©picture by scribbles (Marye McKenney)

Wednesday, October 10, 2012

The Tutor's Daughter

Since I have discovered Julie Klassen as an author, I have read every book she's had published and loved every single one of them. The Tutor's Daughter is no exception. Emma Smallwood is trying to find a way to help her father make ends meet. He runs a small boarding school for boys and their last pupil has graduated out of their school. Emma takes it on herself to write to former clients who have younger sons to see if they would be interested in their school again. The family responds by asking Emma and her father to come to them to tutor their younger sons. This is the catalyst that starts a chain reaction of events to lend to the air of mystery, intrigue, and romance with a bit of high-jinx thrown in for good measure.

Rowan and Julian are the twin sons of Sir Giles and the boys that the Smallwoods have come to tutor. Henry and Philip are their older half-brothers who were once pupils at the Smallwood's boy's school. Both Henry and Philip remember Emma and the friendship she offered while they were living with the Smallwoods. Henry played pranks on Emma at every turn, it seemed; while Philip genuinely enjoyed her company. When Philip hears that Emma is now in residence at his family home, he comes home from Oxford to see her. Julian, especially, and Rowan, to a lesser degree, join forces to pull some pranks on Emma but with a less innocent motive than their older brother.

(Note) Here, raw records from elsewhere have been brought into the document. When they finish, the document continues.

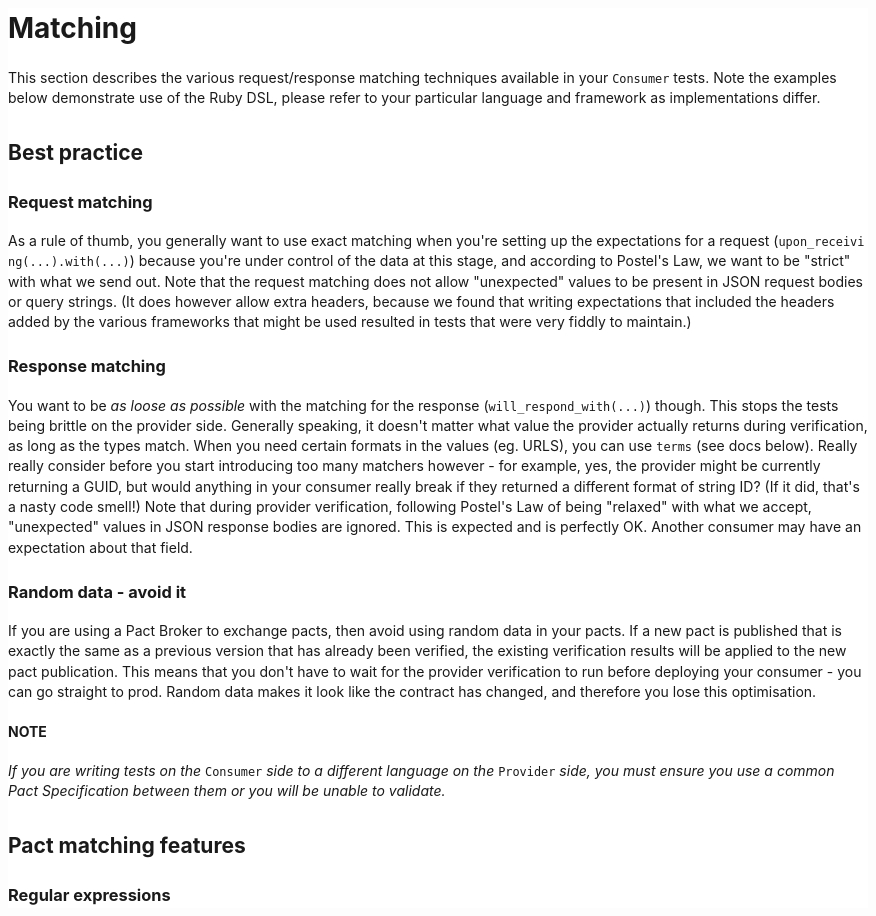 # Matching

This section describes the various request/response matching techniques available in your `Consumer` tests. Note the examples below demonstrate use of the Ruby DSL, please refer to your particular language and framework as implementations differ.

## Best practice

### Request matching

As a rule of thumb, you generally want to use exact matching when you're setting up the expectations for a request \(`upon_receiving(...).with(...)`\) because you're under control of the data at this stage, and according to Postel's Law, we want to be "strict" with what we send out. Note that the request matching does not allow "unexpected" values to be present in JSON request bodies or query strings. \(It does however allow extra headers, because we found that writing expectations that included the headers added by the various frameworks that might be used resulted in tests that were very fiddly to maintain.\)

### Response matching

You want to be _as loose as possible_ with the matching for the response \(`will_respond_with(...)`\) though. This stops the tests being brittle on the provider side. Generally speaking, it doesn't matter what value the provider actually returns during verification, as long as the types match. When you need certain formats in the values \(eg. URLS\), you can use `terms` \(see docs below\). Really really consider before you start introducing too many matchers however - for example, yes, the provider might be currently returning a GUID, but would anything in your consumer really break if they returned a different format of string ID? \(If it did, that's a nasty code smell!\) Note that during provider verification, following Postel's Law of being "relaxed" with what we accept, "unexpected" values in JSON response bodies are ignored. This is expected and is perfectly OK. Another consumer may have an expectation about that field.

### Random data - avoid it

If you are using a Pact Broker to exchange pacts, then avoid using random data in your pacts. If a new pact is published that is exactly the same as a previous version that has already been verified, the existing verification results will be applied to the new pact publication. This means that you don't have to wait for the provider verification to run before deploying your consumer - you can go straight to prod. Random data makes it look like the contract has changed, and therefore you lose this optimisation.

#### NOTE

_If you are writing tests on the_ `Consumer` _side to a different language on the_ `Provider` _side, you must ensure you use a common Pact Specification between them or you will be unable to validate._

## Pact matching features

### Regular expressions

Julie Klassen develops her characters in such a way that you know immediately there are people you shouldn't trust, some you question their trustworthiness, and some you feel an immediate empathy for. Her settings are incredible in their detail and they invite you into the book so that you can see where the story is taking place to the point that you feel you are there.

Five Stars, Two Thumbs Up, and a Chess Set.